On 19 August 2016, the Federal Court handed down a decision which saw two executive directors of Padbury Mining Limited (Padbury), Gary Stokes and Terence Quinn, being banned from managing corporations for three years and fined $25,000 each for breaching their disclosure obligations as directors. They were also ordered to pay ASIC’s costs of $200,000.
The decision came as a result of a civil penalty proceeding launched by ASIC in 2015, which sought relief against Padbury and its directors for a misleading ASX announcement made on 11 April 2014 regarding the funding of its flagship ‘Oakajee’ project. The announcement, which was authorised by the directors, represented that Padbury had successfully secured US$6.5 billion in funding from private Australian investors for the development of a deep water port and associated rail network in Oakajee, Western Australia.
The announcement did not disclose the identities of the investors, but did disclose that the funds would be provided in three tranches by way of an equity injection into a wholly owned subsidiary of Padbury, in exchange for a 64% stake in the subsidiary. It also disclosed that a shareholders’ agreement had been entered into with the investors. However, critically, it did not disclose that the funding was dependent on the satisfaction of numerous conditions, including that Padbury procure, prior to the release of each tranche of funding, a bank guarantee equal to 20% of each tranche.
The market’s initial response saw a significant increase in Padbury’s share price from $0.020 to over $0.052 in high volumes throughout morning trading, and was trading at $0.033 when the company was placed into a trading halt that afternoon pending an announcement disclosing the material terms of the shareholders’ agreement. However, the halt soon became a voluntary suspension, which was extended a number of times until Padbury finally released an announcement over two weeks later disclosing that the shareholders’ agreement had been terminated.
ASIC later commenced civil proceedings in the Federal Court against Padbury and the directors for misleading and deceptive conduct. The Federal court found that Padbury’s failure to disclose to the market the existence of the preconditions was misleading and constituted a breach of s 1041H of the Corporations Act 2001 (Cth), because, at the time, Padbury was not in a position to procure the bank guarantees required for the release of the funds.
It also found that Padbury further breached its continuous disclosure obligations by failing to identify the investor, which was later revealed to be Superkite Pty Ltd (which was placed into liquidation by its creditors in April 2015).

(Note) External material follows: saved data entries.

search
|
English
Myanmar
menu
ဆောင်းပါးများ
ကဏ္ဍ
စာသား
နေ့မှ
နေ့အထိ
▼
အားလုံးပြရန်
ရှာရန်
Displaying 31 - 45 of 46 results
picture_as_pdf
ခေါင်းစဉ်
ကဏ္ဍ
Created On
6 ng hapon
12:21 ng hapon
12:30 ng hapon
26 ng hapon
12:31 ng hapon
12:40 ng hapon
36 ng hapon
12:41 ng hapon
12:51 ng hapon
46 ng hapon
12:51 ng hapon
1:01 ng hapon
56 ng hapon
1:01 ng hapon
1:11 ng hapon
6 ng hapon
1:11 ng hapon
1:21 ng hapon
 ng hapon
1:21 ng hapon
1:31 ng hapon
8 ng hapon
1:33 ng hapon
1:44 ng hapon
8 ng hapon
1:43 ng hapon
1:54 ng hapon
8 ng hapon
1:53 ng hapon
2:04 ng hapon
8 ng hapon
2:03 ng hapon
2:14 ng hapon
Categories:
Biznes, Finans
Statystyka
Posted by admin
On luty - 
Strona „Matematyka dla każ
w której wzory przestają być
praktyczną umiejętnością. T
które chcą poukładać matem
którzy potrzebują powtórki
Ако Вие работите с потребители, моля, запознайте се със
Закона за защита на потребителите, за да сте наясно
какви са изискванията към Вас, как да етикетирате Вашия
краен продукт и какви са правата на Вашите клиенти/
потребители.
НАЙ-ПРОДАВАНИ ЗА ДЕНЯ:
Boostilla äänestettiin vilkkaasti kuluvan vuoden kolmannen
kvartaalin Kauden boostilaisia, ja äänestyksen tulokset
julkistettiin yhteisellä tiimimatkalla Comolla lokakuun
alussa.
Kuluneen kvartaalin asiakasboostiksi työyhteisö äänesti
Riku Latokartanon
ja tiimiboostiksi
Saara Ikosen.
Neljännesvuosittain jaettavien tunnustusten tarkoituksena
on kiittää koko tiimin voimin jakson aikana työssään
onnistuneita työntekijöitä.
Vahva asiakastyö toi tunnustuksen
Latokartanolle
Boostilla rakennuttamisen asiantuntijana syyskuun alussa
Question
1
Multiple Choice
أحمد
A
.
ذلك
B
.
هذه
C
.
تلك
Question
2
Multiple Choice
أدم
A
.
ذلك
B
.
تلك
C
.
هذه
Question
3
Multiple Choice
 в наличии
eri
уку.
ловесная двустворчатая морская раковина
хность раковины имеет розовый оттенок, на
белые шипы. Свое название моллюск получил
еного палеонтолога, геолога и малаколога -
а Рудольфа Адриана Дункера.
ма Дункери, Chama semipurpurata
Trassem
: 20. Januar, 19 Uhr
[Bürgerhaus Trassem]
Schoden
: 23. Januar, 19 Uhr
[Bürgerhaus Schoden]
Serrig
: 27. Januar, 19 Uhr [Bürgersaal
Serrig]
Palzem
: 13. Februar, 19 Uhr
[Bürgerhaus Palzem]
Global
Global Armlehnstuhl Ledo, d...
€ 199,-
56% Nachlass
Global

In a judgment reminiscent of the case against the directors of James Hardie, each of the two directors was also found to have breached their duty of care and diligence, for failing to undertake reasonable enquiries as to the capacity of the investor to meet its funding obligations. Judge Antony Siopis labelled the conduct of the two directors as “a serious departure from the standards expected of directors of a public company in a like situation."

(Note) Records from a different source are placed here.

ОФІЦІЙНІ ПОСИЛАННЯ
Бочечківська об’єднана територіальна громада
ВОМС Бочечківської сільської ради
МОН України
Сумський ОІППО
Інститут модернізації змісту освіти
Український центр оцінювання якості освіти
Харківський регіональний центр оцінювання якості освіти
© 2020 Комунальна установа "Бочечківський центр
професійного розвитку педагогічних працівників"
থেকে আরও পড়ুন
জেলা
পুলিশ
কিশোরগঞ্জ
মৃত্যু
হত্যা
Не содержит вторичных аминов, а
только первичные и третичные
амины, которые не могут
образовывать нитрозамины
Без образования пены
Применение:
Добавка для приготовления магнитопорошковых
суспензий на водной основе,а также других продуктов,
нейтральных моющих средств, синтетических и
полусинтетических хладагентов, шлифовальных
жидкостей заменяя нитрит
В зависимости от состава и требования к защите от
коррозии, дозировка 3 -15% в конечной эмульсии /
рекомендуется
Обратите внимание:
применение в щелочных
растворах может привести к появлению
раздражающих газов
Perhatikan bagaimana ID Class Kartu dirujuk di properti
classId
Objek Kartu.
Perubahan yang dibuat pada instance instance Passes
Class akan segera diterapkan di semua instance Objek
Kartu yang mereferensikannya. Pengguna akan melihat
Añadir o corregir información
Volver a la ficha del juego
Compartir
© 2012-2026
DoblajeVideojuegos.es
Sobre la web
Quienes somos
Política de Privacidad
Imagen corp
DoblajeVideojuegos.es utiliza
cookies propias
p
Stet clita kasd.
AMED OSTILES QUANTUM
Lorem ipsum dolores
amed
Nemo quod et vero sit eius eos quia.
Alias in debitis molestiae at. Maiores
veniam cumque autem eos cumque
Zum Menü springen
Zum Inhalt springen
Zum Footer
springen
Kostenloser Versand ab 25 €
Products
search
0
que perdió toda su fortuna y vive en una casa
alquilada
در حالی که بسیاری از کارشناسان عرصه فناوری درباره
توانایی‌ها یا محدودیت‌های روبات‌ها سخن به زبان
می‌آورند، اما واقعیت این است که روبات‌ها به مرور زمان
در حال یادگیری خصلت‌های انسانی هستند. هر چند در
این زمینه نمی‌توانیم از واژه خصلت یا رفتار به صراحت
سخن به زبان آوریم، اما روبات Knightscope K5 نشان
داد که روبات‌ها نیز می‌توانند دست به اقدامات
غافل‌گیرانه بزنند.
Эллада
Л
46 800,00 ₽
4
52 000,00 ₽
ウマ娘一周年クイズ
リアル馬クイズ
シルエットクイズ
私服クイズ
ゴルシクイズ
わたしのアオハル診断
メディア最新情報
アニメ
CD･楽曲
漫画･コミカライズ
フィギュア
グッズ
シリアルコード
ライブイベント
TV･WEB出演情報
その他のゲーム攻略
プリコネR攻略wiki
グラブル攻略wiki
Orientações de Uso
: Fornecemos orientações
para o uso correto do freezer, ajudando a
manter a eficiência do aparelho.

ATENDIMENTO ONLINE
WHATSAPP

It is worth noting that the directors in this case actually cooperated with ASIC and reached an agreement as to their penalties – they may have received a longer disqualification period if they had not shown such contrition.
This decision serves as a timely reminder of the serious ramifications which can result for both a company and its directors from a failure to exercise due care in checking the content of the disclosures to be made to the market before their release. It also provides a cautionary tale for directors about the importance of undertaking proper due diligence of parties involved in significant transactions.